We will show and compare the experimental result of the three techniques. Table 7 shows the performance of the data hiding using double DNA sequences, and the highly improved DNA-based steganography techniques for hiding a 20000-byte secret message in the DNA sequence regarding the capacity, payload, and bits per nucleotide (bpn).

The enhanced DNA-based steganography technique hides 2 bits per nucleotide; for example, a reference DNA sequence of 149,884 bp can hide a message up to 36.56 Kb [20], whereas the highly improved method can hide on average 1.46 which is higher than the 0.574 bpn that the data hiding using double DNA sequences method can hide on average.

The data hiding using double DNA sequences method preserves the length of the original DNA sequence (the payload is always 0), whereas the highly improved method and the enhanced DNA-based steganography method increase the length of the reference DNA sequence.

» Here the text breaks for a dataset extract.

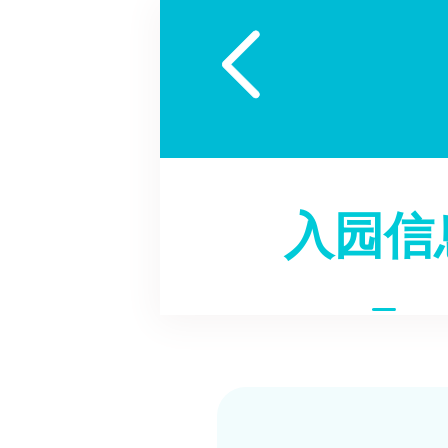


Table 7 The capacity, payload, and bpn for each technique

6 Discussion

The modified insertion technique [18] is used to hide secret messages in DNA sequence. It merges the message within protein sequences. However, to solve the problem of increasing DNA length, we recommend concatenating the bits that arise from XORing the messages with \(K_1\), and then adding the encoded text to the DNA series. After that, delete the same number of bits from the original DNA sequence, but from the DNA series that exist after the fake DNA. Additionally, this technique does not support blindness, which requires sending the original DNA sequence to the recipient, which would minimize the security degree. To solve this problem, we suggest using a primer key \((K_s)\), which determines the position of embedding the ciphertext into the fake DNA. Thus, the technique now supports blindness and does not need to send the original DNA to the recipient.

Data hiding using double DNA sequences [19] is considered a highly secure technique, but like many techniques, it has some weaknesses. To improve the security and efficiency of any technique, we should focus on its vulnerabilities. One of the weaknesses in this technique is that it does not use a key. To provide more security to this technique, an asymmetric encryption schema could be used and implemented by encrypting the message using any schema, and then starting the encryption process of data hiding using the double DNA sequences technique. This will increase the security degree and eliminate one of its vulnerabilities.

As mentioned before, the enhanced DNA-based steganography technique technique [20] has a weakness. The initial values of the \(4\times 4\) binary grid and DNA grid must be shared before the encryption and decryption processes, which means that this technique is not a blindness technique. To overcome this weakness, it is required to minimize the shared data. Furthermore, using a public key rather than a secret key would improve the algorithm’s security.

7 Conclusion

Hiding data in DNA sequences is a new science and an evolving field. This paper investigates several DNA-based steganography techniques that have recently been proposed and analyzes each technique separately by specifying its advantages and disadvantages. A comparison between these techniques was carried out based on security and quality factors that are important for developing efficient and secure DNA-based data hiding techniques. The analysis shows that all the reviewed techniques meet most of the security and quality requirements. Accordingly, all three techniques have a low cracking probability, a double layer of security, a low modification rate, and a high hiding capacity. On the other hand, the highly improved DNA-based steganography technique does not achieve the blindness and expansion rate, and does not preserve the original functionality of the reference DNA sequence. Moreover, the data hiding using double DNA sequences technique does not use a key, which is the most essential element in data hiding. Furthermore, the enhanced DNA-based steganography technique does not possess the blindness property. The aim of the comparison in this study is to help in designing efficient and secure DNA data hiding techniques; thus, the paper suggests ways of enhancing and improving the investigated techniques with respect to the security requirements.